Médias
La newsletter est morte, vive la newsletter. Simplifiée à l’extrême par la plateforme Substack, elle attire des lecteurs en quête de contenus éditoriaux plus resserrés et incarnés.

Entre « news fatigue » et « news avoidance », la newsletter se fraye un chemin en 2020. Le groupe Le Monde vient encore d'en donner une illustration en lançant le 12 novembre « Le Fil Good » et « Écran », avec la rédaction de Télérama. Le phénomène répond à la saturation de contenus, confirmée en 2019 par le Reuters Institute, et – plus inquiétant – l’évitement actif des informations par des lecteurs gavés, comme le décrit cette année une étude qualitative du New York Times.

Dans ce contexte, au moins deux outils d’envoi de newsletters sont arrivés à point nommé : Ghost et le plus populaire, Substack. « Mailchimp avait permis de vulgariser la newsletter pour les petites rédactions, Substack va un cran au-dessus en passant à l’individu, au journaliste », note Cyrille Frank, directeur de l’ESJ Pro, qui a lancé en deux jours son « Debrief’ Media » avec cet outil. La plateforme a déjà ses stars comme Casey Newton : il a quitté le média tech américain The Verge avec sa propre audience et attiré 6 000 abonnés en cinq jours à son infolettre payante « Platformer ». Pour Cyrille Frank, c’est une nouvelle forme de personal branding, initiée avec les blogs et poursuivie via différents canaux : Twitter, YouTube, Substack...

Relation plus directe

« Ce retour de la newsletter est une mode, comme le podcast » tranche Jean Abbiateci, cofondateur de Heidi News et fondateur de Bulletin. Une mode sous-tendue néanmoins par quelque chose de tangible, « la construction d’une relation plus directe avec une audience ciblée, à l’opposé de la page vue, le retour d’une éditorialisation plus forte et la remise en valeur des attributs du print, avec un début et une fin et non un flux infini ». Pour Cyrille Frank, « la raison principale du succès des newsletters est que le clic est mort. Ici, le contenu est fait pour être lu dans le corps de mail, et pas pour renvoyer vers un site internet. Ces contenus sont taillés pour une lecture au premier niveau. Les sites web sont démonétisés donc cela n’a plus de sens de les attirer dessus avec une newsletter, il vaut mieux miser sur l’expérience et l’engagement en visant la transformation en abonnés. ». Pour Jean Abbiateci, la newsletter phagocyte les autres contenus car elle « répond au temps d’usage fractionné des lecteurs ». Surtout, chez Heidi News qu'il a cofondé, elle reste incarnée « par son rédacteur en chef, Serge Michel, prix Albert-Londres, et pas un stagiaire ou un service marketing anonyme ».
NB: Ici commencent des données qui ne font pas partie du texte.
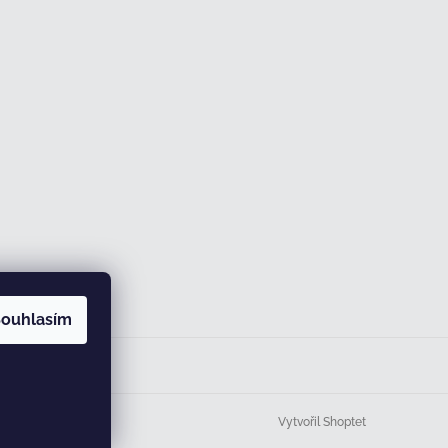
ouhlasím
Vytvořil Shoptet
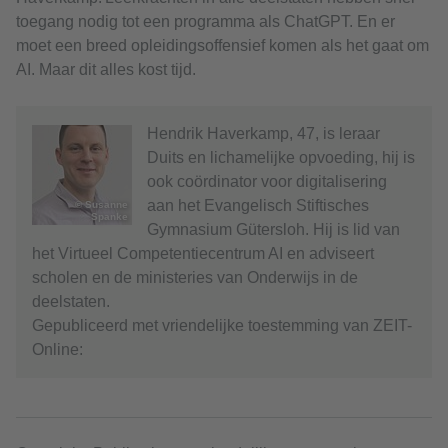
toegang nodig tot een programma als ChatGPT. En er
moet een breed opleidingsoffensief komen als het gaat om
AI. Maar dit alles kost tijd.
Hendrik Haverkamp, 47, is leraar
Duits en lichamelijke opvoeding, hij is
ook coördinator voor digitalisering
aan het Evangelisch Stiftisches
© Susanne
Spanke
Gymnasium Gütersloh. Hij is lid van
het Virtueel Competentiecentrum AI en adviseert
scholen en de ministeries van Onderwijs in de
deelstaten.
Gepubliceerd met vriendelijke toestemming van ZEIT-
Online:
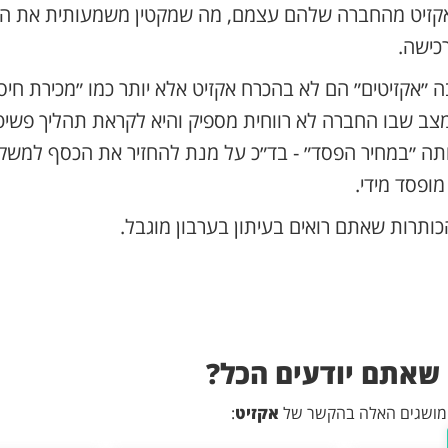
אקזיט מהחברה שלהם עצמם, מה שמקטין משמעותית את הכ
כישה.
ה ״אקזיטים״ הם לא בהכרח אקזיט אלא יותר כמו ״מכירת חיס
מצב שבו החברה לא רווחית מספיק והיא לקראת תהליך פשיט
תה ״במחיר הפסד״ - בד״כ על מנת להחזיר את הכסף למשקי
ופסד מידי.
כותרות שאתם רואים בעיתון בערבון מוגבל.
שאתם יודעים הכל?
המושגים האלה בהקשר של
אקזיט
:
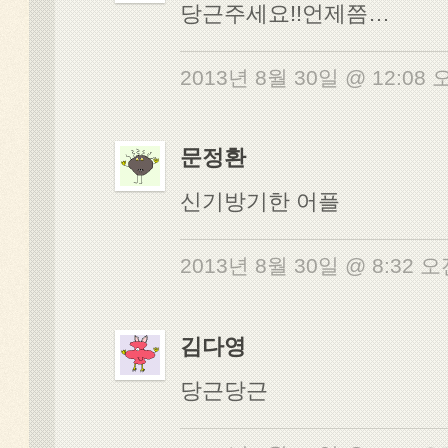
당근주세요!!언제쯤…
2013년 8월 30일 @ 12:08
문정환
신기방기한 어플
2013년 8월 30일 @ 8:32 
김다영
당근당근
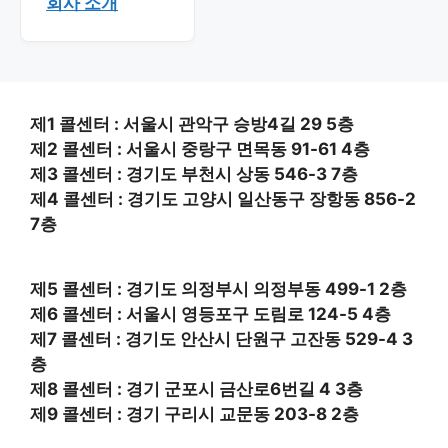
회사 소개
제1 콜센터 : 서울시 관악구 승방4길 29 5층
제2 콜센터 : 서울시 중랑구 면목동 91-61 4층
제3 콜센터 : 경기도 부천시 상동 546-3 7층
제4 콜센터 : 경기도 고양시 일산동구 장항동 856-2
7층
제5 콜센터 : 경기도 의정부시 의정부동 499-1 2층
제6 콜센터 : 서울시 영등포구 도림로 124-5 4층
제7 콜센터 : 경기도 안산시 단원구 고잔동 529-4 3
층
제8 콜센터 : 경기 군포시 금산로6번길 4 3층
제9 콜센터 : 경기 구리시 교문동 203-8 2층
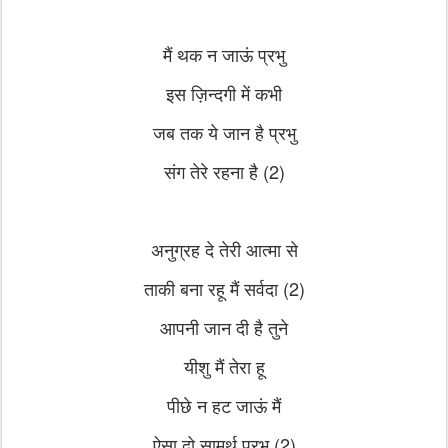
मैं थक न जाऊं प्रभु
इस ज़िन्दगी में कभी
जब तक ये जान है प्रभु
संग तेरे रहना है (2)
अनुग्रह दे तेरी आत्मा से
ताकी बना रहू मैं सर्वदा (2)
आपनी जान दी है तुने
यीशु मैं तेरा हू
पीछे न हट जाऊं मैं
ऐसा दो सामर्थ प्रभु (2)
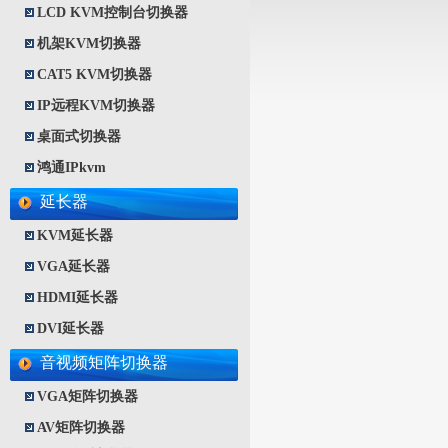
LCD KVM控制台切换器
机架KVM切换器
CAT5 KVM切换器
IP远程KVM切换器
桌面式切换器
鸿通IPkvm
延长器
KVM延长器
VGA延长器
HDMI延长器
DVI延长器
音视频矩阵切换器
VGA矩阵切换器
AV矩阵切换器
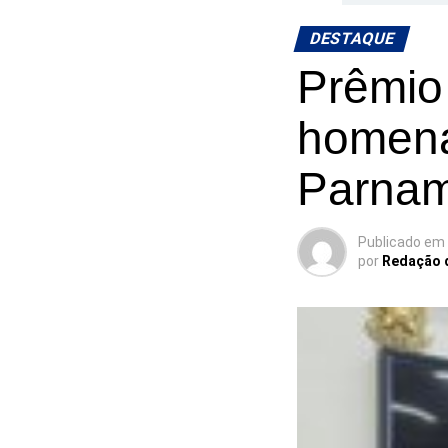
DESTAQUE
Prêmio 
homena
Parnam
Publicado em
por
Redação 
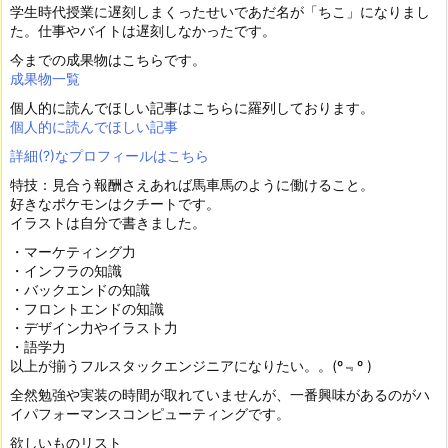
学生時代授業に遅刻しまくったせいであだ名が「ちこ」になりまし
た。仕事やバイトは遅刻しなかったです。
今までの成果物はこちらです。
成果物一覧
個人的に読んでほしい記事はこちらに羅列しております。
個人的に読んでほしい記事
詳細(?)なプロフィールはこちら
特技：見合う報酬さえあれば馬車馬のように働けること。
好きなポケモンはクチートです。
イラストは自分で書きました。
・マーケティング力
・インフラの知識
・バックエンドの知識
・フロントエンドの知識
・デザイン力やイラスト力
・語学力
以上が揃うフルスタックエンジニアになりたい。。(º﹃º )
全然勉強や実装の時間が取れていませんが、一番興味があるのがハ
イパフォーマンスコンピューティングです。
欲しいものリスト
Ainsi les abonnés seraient prêts à payer. Car c’est là l’autre grande avancée de Substack : permettre aux journalistes de proposer des souscriptions payantes en un clic. Hamish McKenzie, l’un des fondateurs de la plateforme, a déclaré que les auteurs sur Substack pourraient gagner 100 000 dollars par an s’ils amenaient « quelques milliers de personnes » qui dépenseraient 5 dollars par mois. Mais dans ce marché, les Casey Newton sont des arbres qui cachent la forêt de « journalistes dans la détresse économique à qui Substack vend de l’illusion », cingle Cyrille Frank. Le directeur de l'ESJ Pro y voit un outil parmi d’autres, pas plus. Le modèle économique requiert de l’agilité : abonnements, parrainage, membership, boutique… ou publicité classique.